Been a while since AMD had the top tier offering, but it has been trading blows in the middle tier segment the entire time. If you are just looking for a gamer card (ie not max AI performance), the AMD is typically cheaper and less power hungry than the equivalent Nvidia.

aurareturn · on June 25, 2024

It’s trading blows because AMD sells their cards at lower margins in the midrange and Nvidia lets them.

bee_rider · on June 26, 2024

But, the fact that Nvidia cards command higher margins also reflects their better software stack, right? Nvidia “lets them” trade blows in the midrange, or, equivalently, Nvidia is receiving the reward of their software investments: even their midrange hardware commands a premium.

bobsondugnut · on June 25, 2024

> the AMD is typically cheaper and less power hungry than the equivalent Nvidia

cheaper is true, but less power hungry is absolutely not true, which is kind of my point.

dralley · on June 25, 2024

It was true with RDNA 2. RDNA 3 regressed on this a bit, supposedly there was a hardware hiccup that prevented them from hitting frequency and voltage targets that they were hoping to reach.

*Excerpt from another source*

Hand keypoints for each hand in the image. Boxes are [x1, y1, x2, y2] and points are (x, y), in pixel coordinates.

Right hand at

In any case they're only slightly behind, not crazy far behind like Intel is.

bee_rider · on June 25, 2024

The MI300X sounds like it is competitive, haha

bobsondugnut · on June 25, 2024

competitive with H100 for inference. a 2 year old product on just one half of the ML story. H200 (and potentially B100) is the appropriate comparison based on their production in volume.

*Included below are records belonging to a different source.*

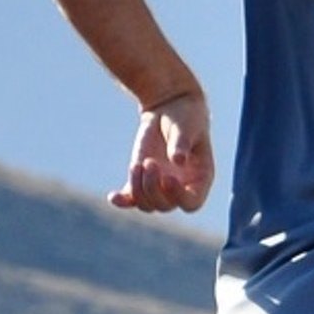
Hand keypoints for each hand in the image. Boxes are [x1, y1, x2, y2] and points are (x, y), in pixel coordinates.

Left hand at [114, 87, 213, 213]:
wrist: (169, 108)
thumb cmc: (185, 116)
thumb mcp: (186, 127)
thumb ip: (182, 143)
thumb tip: (178, 161)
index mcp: (200, 179)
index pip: (192, 203)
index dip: (180, 197)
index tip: (168, 178)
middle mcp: (181, 188)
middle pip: (165, 206)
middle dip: (153, 188)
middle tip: (149, 162)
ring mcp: (160, 186)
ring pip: (147, 204)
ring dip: (138, 189)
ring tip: (137, 164)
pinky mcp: (142, 180)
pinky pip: (131, 199)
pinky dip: (122, 201)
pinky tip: (113, 197)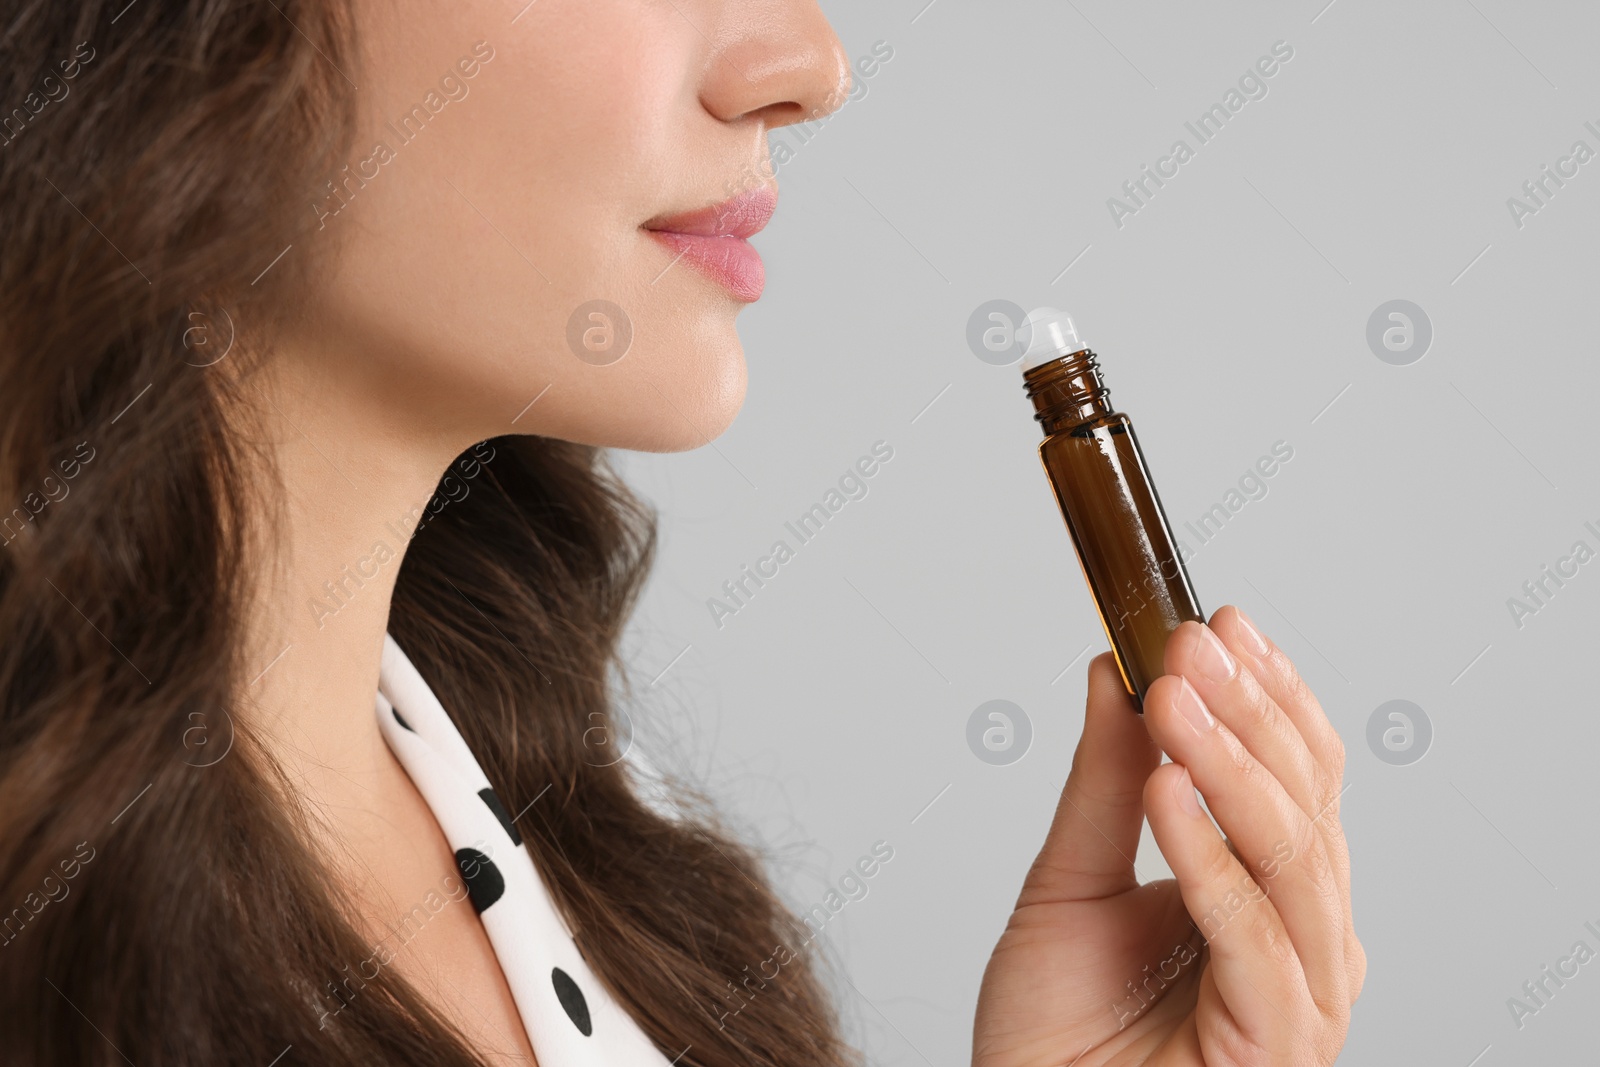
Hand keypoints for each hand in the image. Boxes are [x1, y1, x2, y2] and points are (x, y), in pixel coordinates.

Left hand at [972, 606, 1362, 1065]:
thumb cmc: (1053, 1031)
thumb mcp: (1070, 878)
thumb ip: (1105, 780)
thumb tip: (1116, 672)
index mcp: (1272, 896)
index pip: (1300, 775)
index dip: (1266, 695)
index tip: (1218, 624)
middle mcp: (1303, 940)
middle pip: (1305, 804)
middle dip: (1246, 711)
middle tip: (1187, 644)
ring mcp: (1299, 994)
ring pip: (1291, 857)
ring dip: (1228, 765)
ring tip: (1171, 698)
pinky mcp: (1273, 1043)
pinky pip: (1251, 934)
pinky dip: (1208, 853)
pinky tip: (1167, 789)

adabyron · on June 25, 2024

I have read in a few places that Microsoft is using AMD for inference to run ChatGPT. If I recall they said the price/performance was better.

I'm curious if that's just because they can't get enough Nvidia GPUs or if the price/performance is actually that much better.

atq2119 · on June 25, 2024

Most likely it really is better overall.

Think of it this way: AMD is pretty good at hardware, so there's no reason to think that the raw difference in terms of flops is significant in either direction. It may go in AMD's favor sometimes and Nvidia's other times.

What AMD traditionally couldn't do was software, so those AMD GPUs are sold at a discount (compared to Nvidia), giving you better price/performance if you can use them.

Surely Microsoft is operating GPUs at large enough scale that they can pay a few people to paper over the software deficiencies so that they can use the AMD GPUs and still end up ahead in terms of overall price/performance.